I got cleaned up and had a snack and decided to go out for a walk. No real destination in mind, I headed in the direction of the seacoast and of the giant flying saucer that overlooks the city deciding mid-route on the latter. I got turned around a bit but finally figured out the correct way to go. I climbed up through some small neighborhoods surrounding what must have been some sort of service yard though now abandoned and completely strewn with trash finally reaching the base of UFO Hill I stopped to assess my challenge – a half mile or so uphill on what must be the world’s longest deck. Why they decided to build a boardwalk up a hill is perhaps a decision best lost in the sands of time.

There were quite a few people going up and down, including a few elderly doing the walk up backwards. I passed many small groups of teenagers, apparently out for a day of flirting and romance. A couple of young girls said “hello” to me a couple of times before I realized they were talking to me, so deep into oxygen deprivation was I. It was steep, really, really steep. And such a nice follow on to my just completed spin routine. As though I needed more exercise to further counteract those Dove bars.

I rounded a corner and looked down on a small reservoir with a Dutch windmill standing guard by its dam. For some reason, these European windmills are not uncommon here. I finally reached the 2/3 point and stopped to look at the big bronze bell and the view of the city which on so clear a day was pretty spectacular. But I wasn’t done; I still had a bit more to go up a closed road to the top. It was either that or the stair route and frankly that didn’t much appeal to me.

I walked for a bit in parallel with a guy exercising his dog. It saw me and started barking, blocking my path. Well, as much as a small black and white Tibetan Spaniel can block one’s path.

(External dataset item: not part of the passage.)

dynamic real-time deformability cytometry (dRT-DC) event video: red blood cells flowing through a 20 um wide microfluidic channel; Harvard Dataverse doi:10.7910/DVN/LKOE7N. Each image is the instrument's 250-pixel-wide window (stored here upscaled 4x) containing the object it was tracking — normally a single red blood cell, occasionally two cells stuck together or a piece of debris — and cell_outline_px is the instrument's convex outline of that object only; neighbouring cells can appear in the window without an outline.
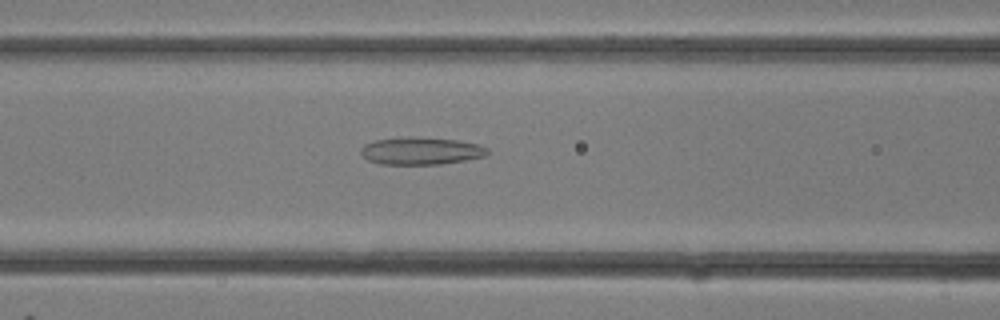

He called it over just as I was hearing in my mind all those admonitions about rabies vaccinations. I’m guessing I could have kicked it 20 yards before it had a chance to bite me.

Near the top I stopped to take in the view. Off to one side was the sea with the giant cranes at the port looming on the fuzzy horizon like big steel dinosaurs. A seaward wind must have been blowing in the valley between the peak I was on and the next one over because a steady stream of those colorful Mylar party balloons was blowing through the gap on their way to the ocean and perhaps that giant trash vortex that twirls out there in the middle of the Pacific. A couple of pheasants were calling down below reminding me that if I was home I’d be hearing the same thing out in the back arena.

I went on to the top and spent some time looking at the view and then headed back down and back to the hotel.

Today was the same routine, off to the gym where I was able to get through my entire routine without any noise or lighting issues. As I was leaving a Chinese belly dancing class was getting started and I was a tiny bit sorry to not be able to stay and watch what was almost certainly a chance for cultural enrichment.

I met some friends for coffee and then extended that into lunch at Eddy’s where a good old cheese pizza fit the bill nicely. From there I went over to a shopping “mall” to help them shop for a ping pong table. An interesting place selling everything from sporting goods to clothes to the most amazing collection of hardware I have ever seen. I stopped for a while to talk to a young man selling cell phones impressing him with my iPhone. He’d seen the Chinese knock-off but never the real thing.

And so here we are at the end of another weekend, sitting typing and drinking coffee. The expat experience in spades.